Hz. Muhammed (s.a.v.) zamanında, Müslümanlar arasında ne inanç ve ibadetler ne de dinî uygulamalar konusunda hiçbir görüş ayrılığı yoktu. Bütün Müslümanlar Kur’an’da yer alan emir ve ilkeleri Hz. Peygamberin açıkladığı şekilde anlamaya, uygulamaya özen gösteriyordu. Yeni bir durum veya herhangi bir mesele ortaya çıktığında Müslümanlar hemen Hz. Peygambere gidip onun görüşünü alıyorlardı. Peygamberimizin açıklamalarını sorgulamadan kabul edip uyguluyorlardı. Ancak Hz. Muhammed’in (s.a.v.) vefatından sonra bu durum değişti. İslam dini Arab Yarımadası dışında geniş bir coğrafyada yayıldı. Suriye, Irak, Mısır, İran, Anadolu, Orta Asya ve Afrika’ya kadar farklı bölgelerden, farklı kültürlere mensup pek çok kişi Müslüman oldu.

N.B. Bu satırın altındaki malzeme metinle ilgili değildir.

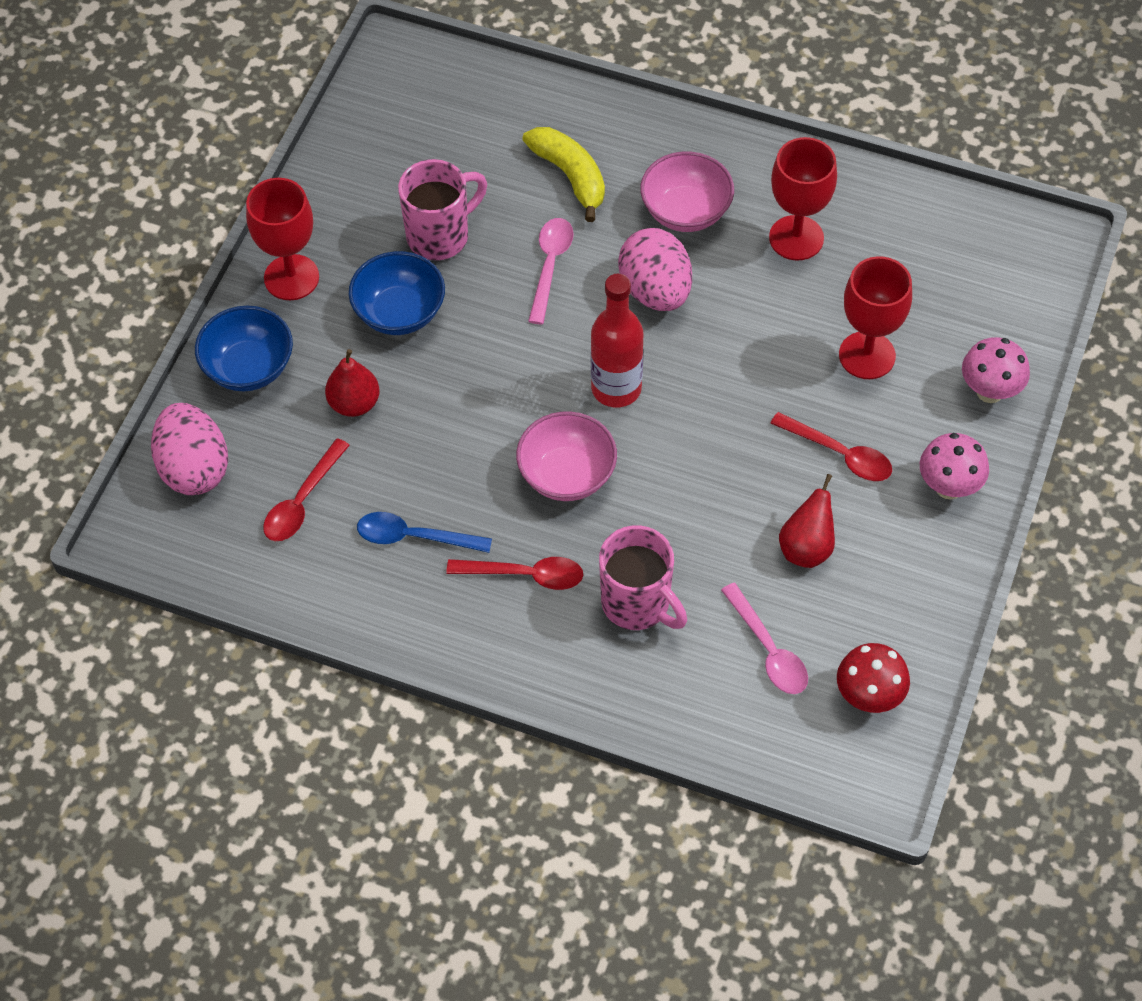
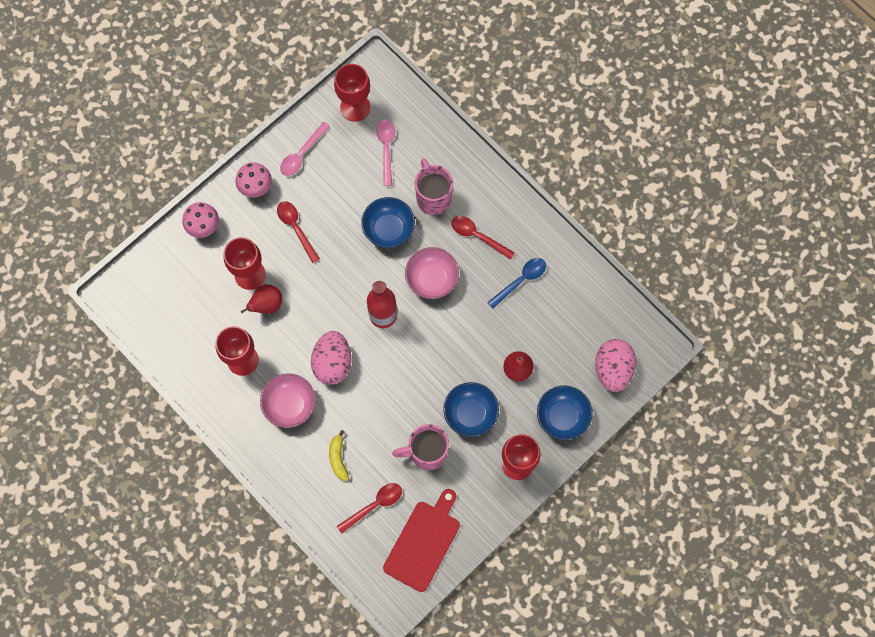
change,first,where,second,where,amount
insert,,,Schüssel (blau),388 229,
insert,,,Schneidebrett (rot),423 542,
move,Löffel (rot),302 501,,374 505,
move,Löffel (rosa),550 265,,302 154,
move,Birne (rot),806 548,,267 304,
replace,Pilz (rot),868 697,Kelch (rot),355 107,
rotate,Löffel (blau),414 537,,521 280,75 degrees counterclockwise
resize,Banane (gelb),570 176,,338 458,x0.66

Bunlar arasında köklü Yunan, Pers (İran) ve Hint medeniyetlerine mensup kimseler de vardı. Yeni Müslüman olan kimseler eski kültürlerinden tam olarak kopamadılar. Kendilerine ait örf ve âdetleri, gelenek ve görenekleri yaşatmaya devam ettiler. Bu süreçte yoğun bir tercüme faaliyeti de başladı. Özellikle Yunan kültür ve felsefesine ait eserler Arapçaya çevrildi. Müslümanlar arasında felsefi tartışmalar ve kültürel çatışmalar ortaya çıktı. Bazı art niyetli kişiler de İslam’ın ilkelerini, inanç esaslarını sorgulamaya başladılar. Toplumda fitne tohumları ekerek Müslümanlarda şüphe oluşturmaya çalıştılar.
Hz. Peygamberin vefatından sonra, İslam’ın hızla yayılmasına bağlı olarak ortaya çıkan kültürel kargaşa gittikçe artıyordu. Toplumda İslam’ın inanç esaslarıyla ilgili şüpheler de yayılıyordu. İşte böyle bir ortamda İslam’ın ilkelerinin ayet ve hadislere dayalı olarak mantıklı ve akılcı bir şekilde savunulması gerekiyordu. İslam âlimleri de bu doğrultuda çalışmalar yaptılar. Dinimizin inanç esaslarını, ahlaki ilkelerini sistemli bir şekilde açıklayıp temellendirdiler. Ortaya atılan şüpheleri, dayanaksız iddiaları akılcı bir şekilde reddettiler. Dinimizin ilkelerini açıkça ifade edip savundular. Geçmişte İslam âlimleri tarafından bu doğrultuda yapılan bazı çalışmalar ve ortaya konulan bazı görüşler Müslümanlar tarafından daha çok benimsendi. Onların görüşleri sistemli hâle getirilip toplandı. İşte bu da İslam kültüründe inançla ilgili (itikadi) yorumların ortaya çıkmasını sağladı., Eş’arilik ve Şiilik İslam dünyasında ortaya çıkmış başlıca itikadi yorumlardandır. Allah’ın sıfat ve fiilleri başta olmak üzere inanç konularıyla ilgili ayet ve hadisleri olduğu gibi kabul eden, bunlar üzerinde hiçbir yorum yapmayan selefiyye de İslam dünyasındaki en önemli itikadi yorumlardan biridir.